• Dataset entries
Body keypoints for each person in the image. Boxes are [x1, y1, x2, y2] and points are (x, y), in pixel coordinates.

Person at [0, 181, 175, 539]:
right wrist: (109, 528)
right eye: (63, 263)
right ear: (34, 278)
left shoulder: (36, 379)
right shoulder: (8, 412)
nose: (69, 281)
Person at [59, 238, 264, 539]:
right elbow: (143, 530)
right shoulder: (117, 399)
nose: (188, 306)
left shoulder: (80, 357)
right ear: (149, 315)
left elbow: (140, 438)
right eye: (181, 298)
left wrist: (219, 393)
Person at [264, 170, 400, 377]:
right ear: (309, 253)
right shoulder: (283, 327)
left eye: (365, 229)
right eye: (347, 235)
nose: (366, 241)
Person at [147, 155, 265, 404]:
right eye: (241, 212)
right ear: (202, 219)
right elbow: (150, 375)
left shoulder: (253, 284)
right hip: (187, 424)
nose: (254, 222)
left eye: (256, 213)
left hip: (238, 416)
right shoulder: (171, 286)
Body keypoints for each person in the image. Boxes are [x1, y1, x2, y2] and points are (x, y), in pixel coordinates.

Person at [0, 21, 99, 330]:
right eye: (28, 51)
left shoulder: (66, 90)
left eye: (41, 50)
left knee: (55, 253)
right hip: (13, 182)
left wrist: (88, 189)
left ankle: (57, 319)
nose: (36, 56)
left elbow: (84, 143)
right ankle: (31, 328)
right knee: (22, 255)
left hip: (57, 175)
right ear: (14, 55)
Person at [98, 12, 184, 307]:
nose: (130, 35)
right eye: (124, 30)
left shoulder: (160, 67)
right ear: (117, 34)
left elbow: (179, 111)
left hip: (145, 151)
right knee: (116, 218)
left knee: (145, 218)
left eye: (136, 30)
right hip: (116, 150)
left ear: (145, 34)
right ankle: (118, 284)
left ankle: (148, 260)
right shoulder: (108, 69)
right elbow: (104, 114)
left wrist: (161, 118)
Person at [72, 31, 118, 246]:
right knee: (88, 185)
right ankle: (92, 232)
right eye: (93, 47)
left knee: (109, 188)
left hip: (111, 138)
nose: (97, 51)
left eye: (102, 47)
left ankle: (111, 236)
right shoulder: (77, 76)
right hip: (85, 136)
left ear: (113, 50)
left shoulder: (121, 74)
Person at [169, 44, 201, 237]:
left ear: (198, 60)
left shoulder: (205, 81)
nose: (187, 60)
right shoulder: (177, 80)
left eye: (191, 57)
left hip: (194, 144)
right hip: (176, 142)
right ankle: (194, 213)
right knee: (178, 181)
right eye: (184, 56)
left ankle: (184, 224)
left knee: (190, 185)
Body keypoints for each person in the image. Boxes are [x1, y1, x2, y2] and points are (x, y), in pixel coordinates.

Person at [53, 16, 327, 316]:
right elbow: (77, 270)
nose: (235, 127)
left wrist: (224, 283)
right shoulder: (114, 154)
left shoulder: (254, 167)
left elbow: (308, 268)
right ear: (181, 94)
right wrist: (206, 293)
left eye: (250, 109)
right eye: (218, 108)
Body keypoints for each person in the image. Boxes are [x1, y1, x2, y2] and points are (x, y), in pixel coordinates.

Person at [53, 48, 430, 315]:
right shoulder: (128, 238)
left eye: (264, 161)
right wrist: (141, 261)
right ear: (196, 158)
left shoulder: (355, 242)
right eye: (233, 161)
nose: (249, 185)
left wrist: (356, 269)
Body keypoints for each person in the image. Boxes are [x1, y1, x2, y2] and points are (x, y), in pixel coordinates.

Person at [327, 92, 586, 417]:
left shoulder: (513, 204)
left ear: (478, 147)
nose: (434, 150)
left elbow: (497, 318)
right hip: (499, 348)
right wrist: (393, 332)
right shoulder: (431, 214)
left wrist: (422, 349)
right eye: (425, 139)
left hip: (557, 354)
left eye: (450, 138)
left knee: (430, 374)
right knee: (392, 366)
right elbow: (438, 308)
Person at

---

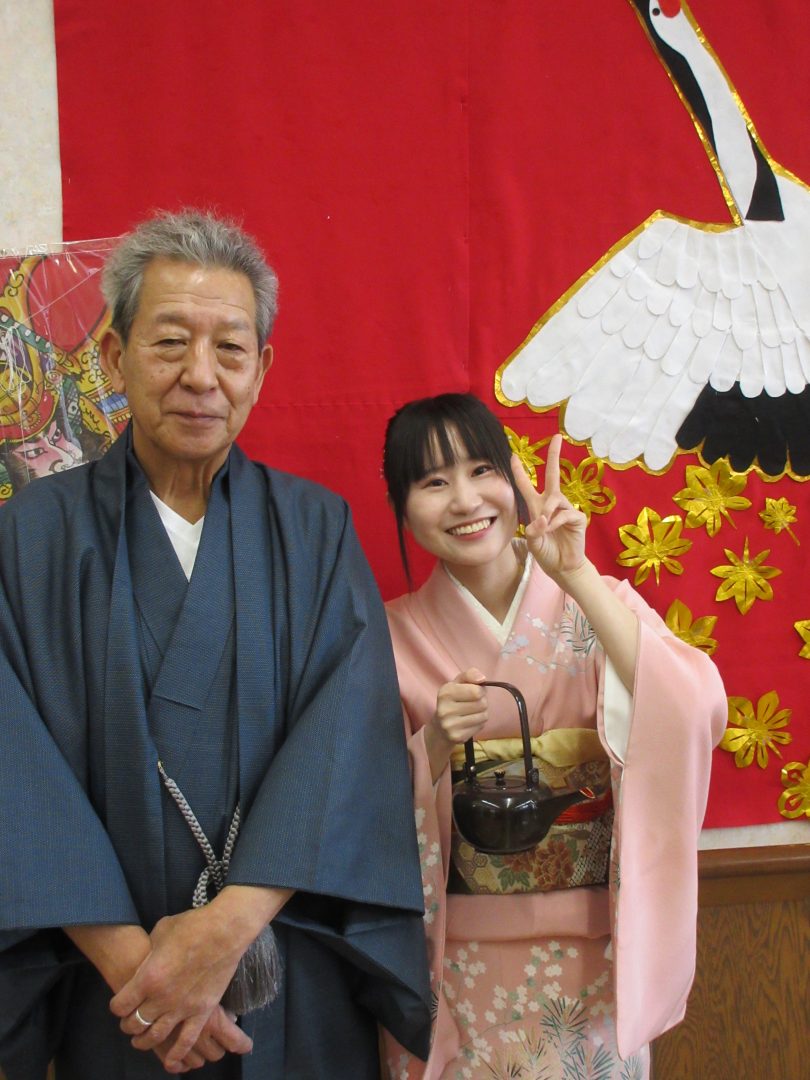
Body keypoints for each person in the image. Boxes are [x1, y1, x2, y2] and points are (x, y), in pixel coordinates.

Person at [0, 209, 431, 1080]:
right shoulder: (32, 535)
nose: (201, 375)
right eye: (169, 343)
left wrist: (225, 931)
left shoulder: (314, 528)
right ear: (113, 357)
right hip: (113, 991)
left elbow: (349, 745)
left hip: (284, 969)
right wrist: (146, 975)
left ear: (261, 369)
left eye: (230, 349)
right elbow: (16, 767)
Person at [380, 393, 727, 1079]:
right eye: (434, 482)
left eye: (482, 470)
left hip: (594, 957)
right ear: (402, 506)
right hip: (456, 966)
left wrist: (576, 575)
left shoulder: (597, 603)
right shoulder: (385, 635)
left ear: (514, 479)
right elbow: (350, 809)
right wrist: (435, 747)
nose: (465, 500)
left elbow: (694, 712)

• TASK ITEM
All that is wanted is the stretch of lines above from the one containing "nose: (130, 35)" through the one containing "right shoulder: (128, 238)", duplicated exactly.

• OUTPUT BELOW
nose: (130, 35)
right eye: (124, 30)
left shoulder: (160, 67)
right ear: (117, 34)
left elbow: (179, 111)
left hip: (145, 151)
right knee: (116, 218)
left knee: (145, 218)
left eye: (136, 30)
right hip: (116, 150)
left ear: (145, 34)
right ankle: (118, 284)
left ankle: (148, 260)
right shoulder: (108, 69)
right elbow: (104, 114)
left wrist: (161, 118)
Person at [72, 31, 118, 246]:
right knee: (88, 185)
right ankle: (92, 232)
right eye: (93, 47)
left knee: (109, 188)
left hip: (111, 138)
nose: (97, 51)
left eye: (102, 47)
left ankle: (111, 236)
right shoulder: (77, 76)
right hip: (85, 136)
left ear: (113, 50)
left shoulder: (121, 74)
Person at [169, 44, 201, 237]:
left ear: (198, 60)
left shoulder: (205, 81)
nose: (187, 60)
right shoulder: (177, 80)
left eye: (191, 57)
left hip: (194, 144)
right hip: (176, 142)
right ankle: (194, 213)
right knee: (178, 181)
right eye: (184, 56)
left ankle: (184, 224)
left knee: (190, 185)
Body keypoints for each person in the image. Boxes are [x1, y1, x2, y2] and points are (x, y), in pixel coordinates.

Person at [53, 16, 327, 316]:
right elbow: (77, 270)
nose: (235, 127)
left wrist: (224, 283)
right shoulder: (114, 154)
left shoulder: (254, 167)
left elbow: (308, 268)
right ear: (181, 94)
right wrist: (206, 293)
left eye: (250, 109)
right eye: (218, 108)
Body keypoints for each person in the image. Boxes are [x1, y1, x2, y2] and points are (x, y), in pixel coordinates.

Person at [53, 48, 430, 315]:
right shoulder: (128, 238)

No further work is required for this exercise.